• **TASK TO CARRY OUT**
Copy out the text of every record below, line by line, keeping each character, line break and language as it appears.

• **PROVIDED ENTRIES**
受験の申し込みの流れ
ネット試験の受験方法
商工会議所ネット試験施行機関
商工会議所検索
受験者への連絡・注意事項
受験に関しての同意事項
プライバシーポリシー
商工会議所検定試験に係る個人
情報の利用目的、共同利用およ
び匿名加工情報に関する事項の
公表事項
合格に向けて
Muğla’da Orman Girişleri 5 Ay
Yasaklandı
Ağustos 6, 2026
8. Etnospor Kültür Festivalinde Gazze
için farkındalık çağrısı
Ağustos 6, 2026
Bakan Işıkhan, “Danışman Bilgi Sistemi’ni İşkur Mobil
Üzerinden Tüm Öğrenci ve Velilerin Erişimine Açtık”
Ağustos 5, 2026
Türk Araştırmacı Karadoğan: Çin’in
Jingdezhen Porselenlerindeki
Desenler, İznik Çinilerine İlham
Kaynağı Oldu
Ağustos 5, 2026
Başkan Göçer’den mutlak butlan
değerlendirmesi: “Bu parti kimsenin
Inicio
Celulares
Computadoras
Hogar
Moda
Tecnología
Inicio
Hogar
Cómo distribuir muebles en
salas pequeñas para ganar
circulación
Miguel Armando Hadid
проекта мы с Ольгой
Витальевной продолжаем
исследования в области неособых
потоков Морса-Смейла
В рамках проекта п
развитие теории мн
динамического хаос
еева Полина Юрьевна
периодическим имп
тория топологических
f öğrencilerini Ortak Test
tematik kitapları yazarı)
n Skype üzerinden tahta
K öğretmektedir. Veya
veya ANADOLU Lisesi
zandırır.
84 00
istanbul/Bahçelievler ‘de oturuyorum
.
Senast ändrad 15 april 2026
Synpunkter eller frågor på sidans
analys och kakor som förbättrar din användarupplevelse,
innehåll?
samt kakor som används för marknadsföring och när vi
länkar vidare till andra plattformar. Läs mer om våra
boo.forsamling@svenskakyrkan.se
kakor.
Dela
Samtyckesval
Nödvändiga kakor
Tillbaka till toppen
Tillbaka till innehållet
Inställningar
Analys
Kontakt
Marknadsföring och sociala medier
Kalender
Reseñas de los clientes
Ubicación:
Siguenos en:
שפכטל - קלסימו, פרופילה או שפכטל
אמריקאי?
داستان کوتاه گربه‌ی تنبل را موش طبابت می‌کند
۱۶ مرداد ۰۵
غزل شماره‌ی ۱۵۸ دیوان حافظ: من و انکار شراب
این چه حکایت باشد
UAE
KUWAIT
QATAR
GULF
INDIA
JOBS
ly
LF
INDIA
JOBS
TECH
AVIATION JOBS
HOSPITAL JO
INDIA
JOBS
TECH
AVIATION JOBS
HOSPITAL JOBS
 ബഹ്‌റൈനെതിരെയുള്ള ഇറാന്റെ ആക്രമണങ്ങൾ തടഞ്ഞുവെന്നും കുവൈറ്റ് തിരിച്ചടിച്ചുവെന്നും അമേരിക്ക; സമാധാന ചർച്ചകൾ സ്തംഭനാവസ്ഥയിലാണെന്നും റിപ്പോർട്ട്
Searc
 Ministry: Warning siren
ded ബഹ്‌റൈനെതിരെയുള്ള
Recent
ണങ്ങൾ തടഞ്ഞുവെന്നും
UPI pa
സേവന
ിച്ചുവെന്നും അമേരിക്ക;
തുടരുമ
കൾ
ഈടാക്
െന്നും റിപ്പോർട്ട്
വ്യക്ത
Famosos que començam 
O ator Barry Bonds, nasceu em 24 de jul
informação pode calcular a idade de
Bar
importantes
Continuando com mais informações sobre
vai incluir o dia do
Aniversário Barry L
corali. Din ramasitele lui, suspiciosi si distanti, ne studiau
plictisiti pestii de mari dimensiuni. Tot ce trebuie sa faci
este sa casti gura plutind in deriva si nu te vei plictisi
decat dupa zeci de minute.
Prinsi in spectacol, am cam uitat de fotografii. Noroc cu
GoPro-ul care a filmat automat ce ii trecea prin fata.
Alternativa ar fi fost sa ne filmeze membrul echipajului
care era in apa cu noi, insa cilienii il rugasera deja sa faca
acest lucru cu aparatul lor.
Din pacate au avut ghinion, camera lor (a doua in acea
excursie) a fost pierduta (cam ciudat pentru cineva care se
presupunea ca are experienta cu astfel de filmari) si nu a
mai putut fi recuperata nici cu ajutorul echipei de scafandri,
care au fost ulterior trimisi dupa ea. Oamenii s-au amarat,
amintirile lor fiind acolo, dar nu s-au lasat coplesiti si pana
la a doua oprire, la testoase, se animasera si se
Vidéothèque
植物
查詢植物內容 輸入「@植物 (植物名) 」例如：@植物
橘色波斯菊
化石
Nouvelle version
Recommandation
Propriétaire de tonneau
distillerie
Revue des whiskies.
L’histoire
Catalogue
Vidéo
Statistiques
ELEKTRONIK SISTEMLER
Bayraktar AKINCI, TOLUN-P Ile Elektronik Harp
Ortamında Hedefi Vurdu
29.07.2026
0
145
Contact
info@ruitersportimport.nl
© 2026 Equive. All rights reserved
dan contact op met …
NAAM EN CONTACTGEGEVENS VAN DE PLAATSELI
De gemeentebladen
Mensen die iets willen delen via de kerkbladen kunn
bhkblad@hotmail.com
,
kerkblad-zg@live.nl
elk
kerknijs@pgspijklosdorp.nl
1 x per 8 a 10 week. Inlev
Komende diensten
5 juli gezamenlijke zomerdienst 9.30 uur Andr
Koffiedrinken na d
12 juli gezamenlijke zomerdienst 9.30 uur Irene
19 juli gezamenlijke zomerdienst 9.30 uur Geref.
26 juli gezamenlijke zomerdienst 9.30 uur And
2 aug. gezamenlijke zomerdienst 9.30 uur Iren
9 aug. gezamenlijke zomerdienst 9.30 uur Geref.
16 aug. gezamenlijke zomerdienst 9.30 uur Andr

• **ANSWER SECTION**
受験の申し込みの流れ
ネット試験の受験方法
商工会議所ネット試験施行機関
商工会議所検索
受験者への連絡・注意事項
受験に関しての同意事項
プライバシーポリシー
商工会議所検定試験に係る個人
情報の利用目的、共同利用およ
び匿名加工情報に関する事項の
公表事項
合格に向けて
Muğla’da Orman Girişleri 5 Ay
Yasaklandı
Ağustos 6, 2026
8. Etnospor Kültür Festivalinde Gazze
için farkındalık çağrısı
Ağustos 6, 2026
Bakan Işıkhan, “Danışman Bilgi Sistemi’ni İşkur Mobil
Üzerinden Tüm Öğrenci ve Velilerin Erişimine Açtık”
Ağustos 5, 2026
Türk Araştırmacı Karadoğan: Çin’in
Jingdezhen Porselenlerindeki
Desenler, İznik Çinilerine İlham
Kaynağı Oldu
Ağustos 5, 2026
Başkan Göçer’den mutlak butlan
değerlendirmesi: “Bu parti kimsenin
Inicio
Celulares
Computadoras
Hogar
Moda
Tecnología
Inicio
Hogar
Cómo distribuir muebles en
salas pequeñas para ganar
circulación
Miguel Armando Hadid
проекта мы с Ольгой
Витальевной продолжаем
исследования в области неособых
потоков Морса-Смейла
В рамках проекта п
развитие теории мн
динамического хаос
еева Полина Юрьевна
периодическим имп
тория топологических
f öğrencilerini Ortak Test
tematik kitapları yazarı)
n Skype üzerinden tahta
K öğretmektedir. Veya
veya ANADOLU Lisesi
zandırır.
84 00
istanbul/Bahçelievler ‘de oturuyorum
.
Senast ändrad 15 april 2026
Synpunkter eller frågor på sidans
analys och kakor som förbättrar din användarupplevelse,
innehåll?
samt kakor som används för marknadsföring och när vi
länkar vidare till andra plattformar. Läs mer om våra
boo.forsamling@svenskakyrkan.se
kakor.
Dela
Samtyckesval
Nödvändiga kakor
Tillbaka till toppen
Tillbaka till innehållet
Inställningar
Analys
Kontakt
Marknadsföring och sociala medier
Kalender
Reseñas de los clientes
Ubicación:
Siguenos en:
שפכטל - קלסימו, פרופילה או שפכטל
אמריקאי?
داستان کوتاه گربه‌ی تنبل را موش طبابت می‌کند
۱۶ مرداد ۰۵
غزل شماره‌ی ۱۵۸ دیوان حافظ: من و انکار شراب
این چه حکایت باشد
UAE
KUWAIT
QATAR
GULF
INDIA
JOBS
ly
LF
INDIA
JOBS
TECH
AVIATION JOBS
HOSPITAL JO
INDIA
JOBS
TECH
AVIATION JOBS
HOSPITAL JOBS
 ബഹ്‌റൈനെതിരെയുള്ള ഇറാന്റെ ആക്രമണങ്ങൾ തടഞ്ഞുവെന്നും കുവൈറ്റ് തിരിച്ചടിച്ചുവെന്നും അമേരിക്ക; സമാധാന ചർച്ചകൾ സ്തംഭനാവസ്ഥയിലാണെന്നും റിപ്പോർട്ട്
Searc
 Ministry: Warning siren
ded ബഹ്‌റൈനെതിരെയുള്ള
Recent
ണങ്ങൾ തടഞ്ഞുവെന്നും
UPI pa
സേവന
ിച്ചുവെന്നും അമേരിക്ക;
തുടരുമ
കൾ
ഈടാക്
െന്നും റിപ്പോർട്ട്
വ്യക്ത
Famosos que començam 
O ator Barry Bonds, nasceu em 24 de jul
informação pode calcular a idade de
Bar
importantes
Continuando com mais informações sobre
vai incluir o dia do
Aniversário Barry L
corali. Din ramasitele lui, suspiciosi si distanti, ne studiau
plictisiti pestii de mari dimensiuni. Tot ce trebuie sa faci
este sa casti gura plutind in deriva si nu te vei plictisi
decat dupa zeci de minute.
Prinsi in spectacol, am cam uitat de fotografii. Noroc cu
GoPro-ul care a filmat automat ce ii trecea prin fata.
Alternativa ar fi fost sa ne filmeze membrul echipajului
care era in apa cu noi, insa cilienii il rugasera deja sa faca
acest lucru cu aparatul lor.
Din pacate au avut ghinion, camera lor (a doua in acea
excursie) a fost pierduta (cam ciudat pentru cineva care se
presupunea ca are experienta cu astfel de filmari) si nu a
mai putut fi recuperata nici cu ajutorul echipei de scafandri,
care au fost ulterior trimisi dupa ea. Oamenii s-au amarat,
amintirile lor fiind acolo, dar nu s-au lasat coplesiti si pana
la a doua oprire, la testoase, se animasera si se
Vidéothèque
植物
查詢植物內容 輸入「@植物 (植物名) 」例如：@植物
橘色波斯菊
化石
Nouvelle version
Recommandation
Propriétaire de tonneau
distillerie
Revue des whiskies.
L’histoire
Catalogue
Vidéo
Statistiques
ELEKTRONIK SISTEMLER
Bayraktar AKINCI, TOLUN-P Ile Elektronik Harp
Ortamında Hedefi Vurdu
29.07.2026
0
145
Contact
info@ruitersportimport.nl
© 2026 Equive. All rights reserved
dan contact op met …
NAAM EN CONTACTGEGEVENS VAN DE PLAATSELI
De gemeentebladen
Mensen die iets willen delen via de kerkbladen kunn
bhkblad@hotmail.com
,
kerkblad-zg@live.nl
elk
kerknijs@pgspijklosdorp.nl
1 x per 8 a 10 week. Inlev
Komende diensten
5 juli gezamenlijke zomerdienst 9.30 uur Andr
Koffiedrinken na d
12 juli gezamenlijke zomerdienst 9.30 uur Irene
19 juli gezamenlijke zomerdienst 9.30 uur Geref.
26 juli gezamenlijke zomerdienst 9.30 uur And
2 aug. gezamenlijke zomerdienst 9.30 uur Iren
9 aug. gezamenlijke zomerdienst 9.30 uur Geref.
16 aug. gezamenlijke zomerdienst 9.30 uur Andr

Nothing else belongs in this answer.